(Bloomberg) -- Chinese mutual funds, state media and companies are intensifying efforts to support stock prices after a nearly $1.2 trillion rout this month sent the nation’s benchmark into its first bear market since the trade war in 2018.

At least 10 mutual funds have committed to buying their own equity-focused products in the past couple days, a move that may have been coordinated. A series of recent articles in state media have touted the attractiveness of Chinese stocks on valuation and policy supports, with the Securities Times calling the act of the funds as “setting a good example.”

Read More: China State Media Step Up Call for Stock Confidence After Slump

China’s CSI 300 Index has slumped more than 6% this year, even as a growing number of strategists and fund managers have turned overweight on the nation’s equities, citing monetary easing and fewer regulatory concerns. The losses were part were part of a global selloff and as traders locked in gains ahead of a week-long holiday on the mainland. The market value loss is for the month through Tuesday.

China’s authorities have taken steps to calm markets in previous routs, using a range of avenues from state-media articles, regulators’ speeches, enlisting help from mutual funds, and in some cases, direct buying through state funds. 

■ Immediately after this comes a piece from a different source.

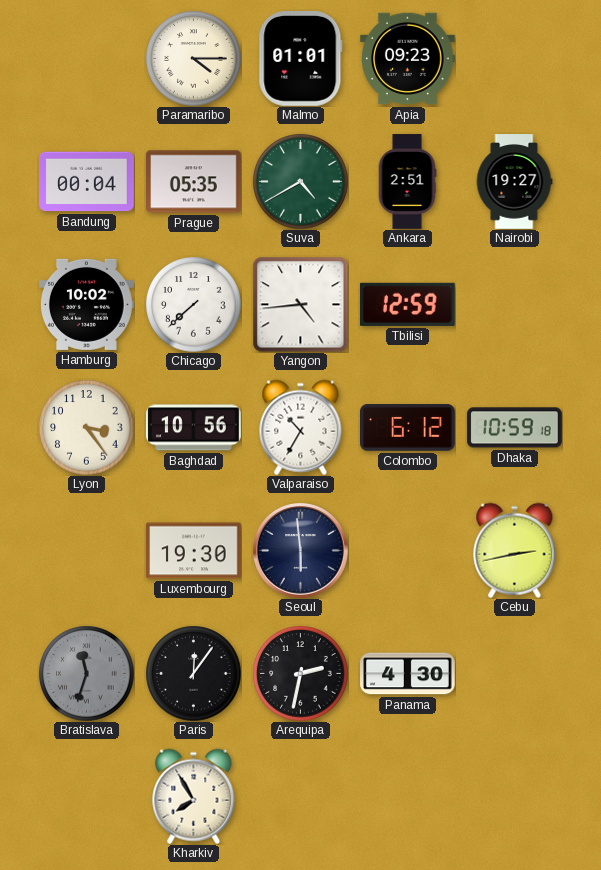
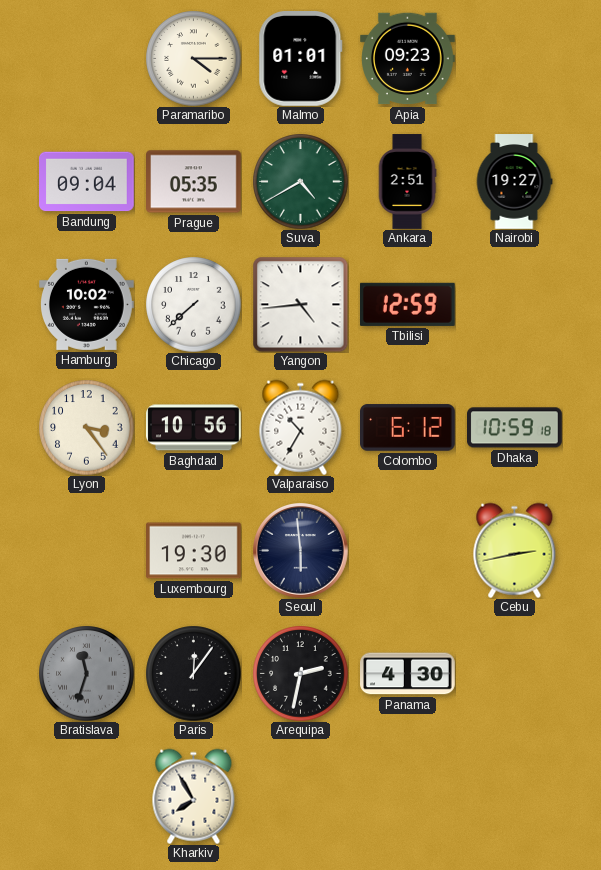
Bandung: 00:04 -> 09:04
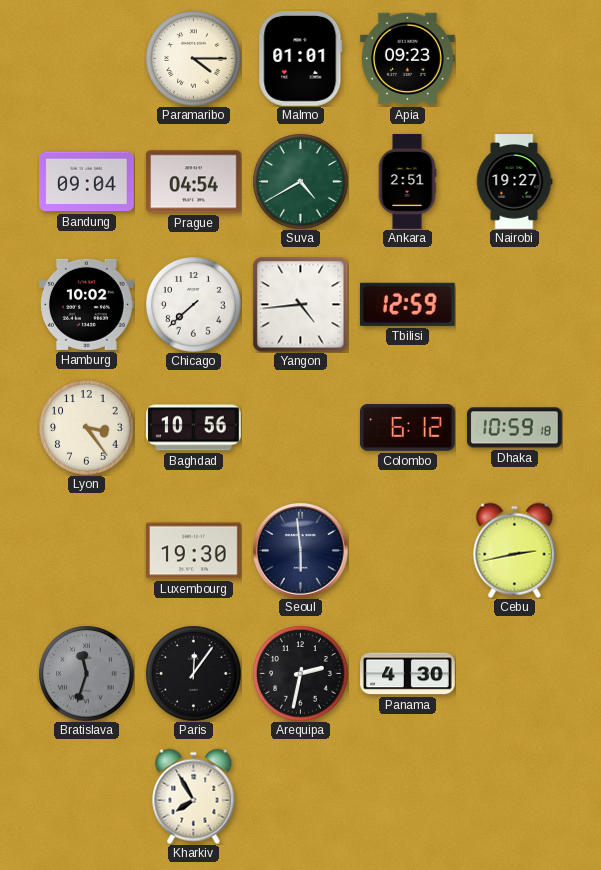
Prague: 05:35 -> 04:54
Valparaiso: 10:35 -> none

Earlier this year, China’s securities regulator chief vowed to adopt various measures to stabilize the stock market. The stakes are high for the nation’s policy makers, as they seek to avoid market turbulence overshadowing the upcoming Winter Olympics.

Meanwhile, the Shanghai Securities News on Friday also cited buybacks and increase of shareholding this year by owners at over 70 companies, saying it shows firms are taking “real action to boost morale and confidence”. China Securities Journal added in a front-page article that investors should not be “blinded by the floating clouds” of issues.